The Mystery of What Venus de Milo Was Once Holding
A distaff, thread and spindle could have been held in her upraised arms and would have been appropriate for the goddess of love
She was uncovered in 1820, armless but beautiful, on Melos, an island between mainland Greece and Crete. The Venus de Milo was claimed by France, and heralded as a prime example of classical art (though it was actually Hellenistic) and now graces the Louvre Museum in Paris. While her broken arms are now part of what makes her treasured, people have never stopped wondering what the original statue might have held. There have been many theories, writes Virginia Postrel for Slate:
She was imagined standing beside a warrior—Mars or Theseus—with her left hand grazing his shoulder. She was pictured holding a mirror, an apple, or laurel wreaths, sometimes with a pedestal to support her left arm. She was even depicted as a mother holding a baby. One popular turn-of-the-century theory understood her not as Venus but as Victory, supporting a shield on her left thigh and recording the names of heroes on it with her right hand. Other versions imagined her using the shield as a mirror, the goddess of beauty admiring her reflection.
One idea in particular piqued the interest of Elizabeth Wayland Barber, a professor emeritus at Occidental College who wrote the book Women’s Work: The First 20,000 Years. Perhaps, Barber thought, Venus was spinning thread. Spinning in ancient Greece had associations with fertility and sex — fitting for the goddess of love and reproduction. Women created thread, seemingly from nothing but a bit of fluff, similar to the mystery of birthing babies. Also, women on Greek vases depicted spinning are actually prostitutes occupying themselves as they wait for clients.
The idea of a spinning Venus de Milo can be tested using the latest technology: 3D digital scanning and printing. Postrel describes how she hired the San Diego-based designer and artist Cosmo Wenman to do the job — figuring out exactly how the marble woman's arms were positioned. The result it a digital model, later printed table-top sized in white plastic by Shapeways, of Venus spinning.
While it's impossible to know what the original Venus was holding, Barber's model shows her with and upraised arm, only a shoulder on the statue, holding a distaff (a tool that contains the unspun fibers) and her other hand steadies the thread pulled down to the drop spindle.

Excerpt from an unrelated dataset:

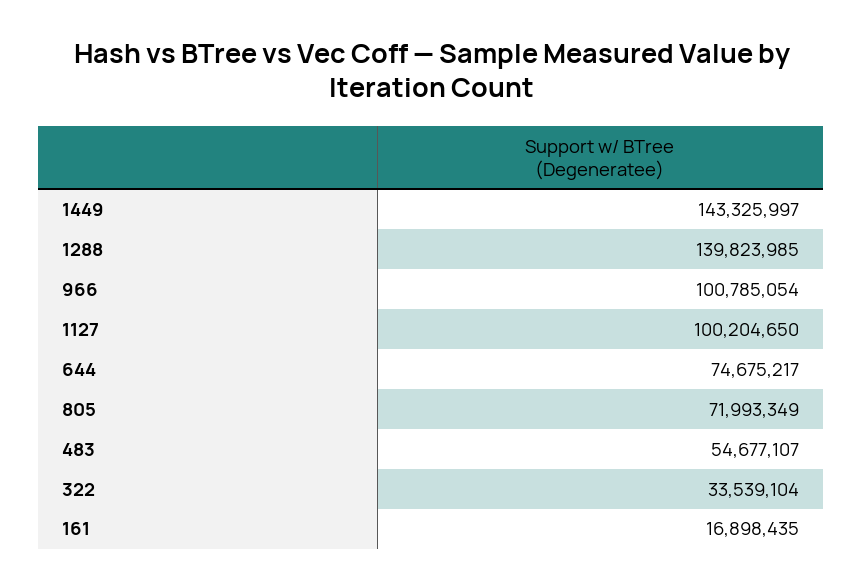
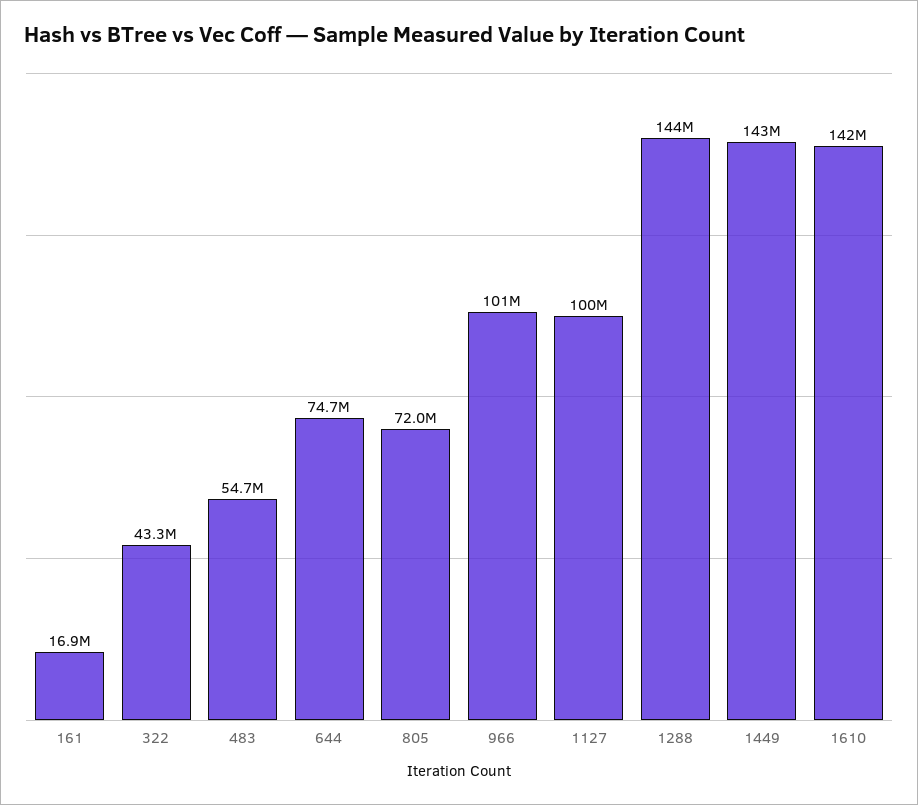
1288: 139823985 -> 144000000
322: 33539104 -> 43300000
1610: none -> 142000000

Wenman has argued that museums should all release 3D digital scans of masterpieces because they’d allow other artists to remake the works in new, innovative ways. Postrel writes:
Using his own scans, I knew that he’d restored the lost nose on the Louvre’s Inopos bust of Alexander the Great and had remixed elements of classical sculptures in a contemporary bust he’d done for a client. I also knew he had made a 3-D photocapture of the Venus from a highly accurate 1850 plaster cast now housed in the Skulpturhalle Basel in Switzerland.
Wenman realized that those spinning tools couldn’t have been made of marble because they would put too much weight on the arms, so he instead imagined them carved of wood. Postrel writes:
The re-creation provides a plausible answer to a question posed by the original advocate of a spinning Venus, archeologist Elmer G. Suhr, in the 1950s and 1960s. Suhr identified many classical sculptures with poses suggestive of spinning, but none of them had implements. Where did the tools go? Suhr argued that “the equipment of a spinner must have been a disturbing element to the artist,” who simply dispensed with the distaffs and spindles, assuming that “everyone in ancient times was sufficiently familiar with the process” to recognize the stance and gestures. Cosmo’s version suggests a better answer: that the tools were separate accessories made of perishable materials or precious metals and have simply been lost or stolen.
The process doesn’t prove that the Venus de Milo actually spun, but it does offer a possibility and demonstrates an interesting way to reimagine classic works of art.